I'm trying to understand under what circumstances I can pass a type template as an argument for a template template parameter with a different signature. E.g., I would expect that the following might compile successfully.
template <typename...>
struct foo { };
template <template <typename> typename Template>
struct bar { };
using quux = bar<foo>;
After all, bar
is asking for a template that is willing to accept exactly one type template parameter, and I'm giving it one. But with Clang 11.0.1, this doesn't compile.

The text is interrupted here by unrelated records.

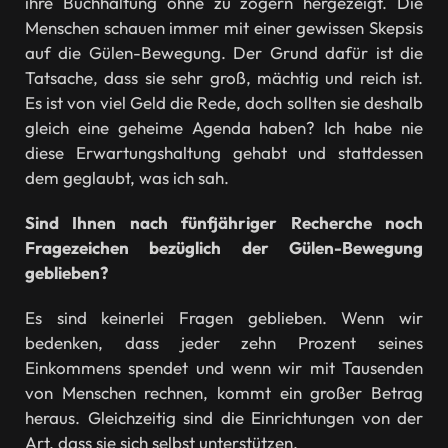
ihre Buchhaltung ohne zu zögern hergezeigt. Die
Menschen schauen immer mit einer gewissen Skepsis
auf die Gülen-Bewegung. Der Grund dafür ist die
Tatsache, dass sie sehr groß, mächtig und reich ist.
Es ist von viel Geld die Rede, doch sollten sie deshalb
gleich eine geheime Agenda haben? Ich habe nie
diese Erwartungshaltung gehabt und stattdessen
dem geglaubt, was ich sah.
Sind Ihnen nach fünfjähriger Recherche noch
Fragezeichen bezüglich der Gülen-Bewegung
geblieben?
Es sind keinerlei Fragen geblieben. Wenn wir
bedenken, dass jeder zehn Prozent seines
Einkommens spendet und wenn wir mit Tausenden
von Menschen rechnen, kommt ein großer Betrag
heraus. Gleichzeitig sind die Einrichtungen von der
Art, dass sie sich selbst unterstützen.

OK, fine. Surely if that's disallowed, the following should also be disallowed.
template <typename>
struct foo { };
template <template <typename...> typename Template>
struct bar { };
using quux = bar<foo>;
Here bar
asks for a template that can accept any number of type template parameters, and I'm not giving it one. And yet Clang accepts this! (Of course it still fails if I write code inside of bar
that instantiates Template
with template arguments not matching foo
's signature.)
This seems backwards to me. It's allowing conversion of more specific template signatures to more general ones instead of the other way around.
I tried with GCC 10.2.0 too. GCC accepts both. Lol.
I'm compiling with -Wall -Wextra -O0 -std=c++20 -pedantic
with both compilers.
Does the standard really not specify whether the first example above is ill-formed, or is at least one of the compilers non-conforming?
And, regardless of what the standard requires, why would Clang make the choices it makes here? It seems like a bug to me.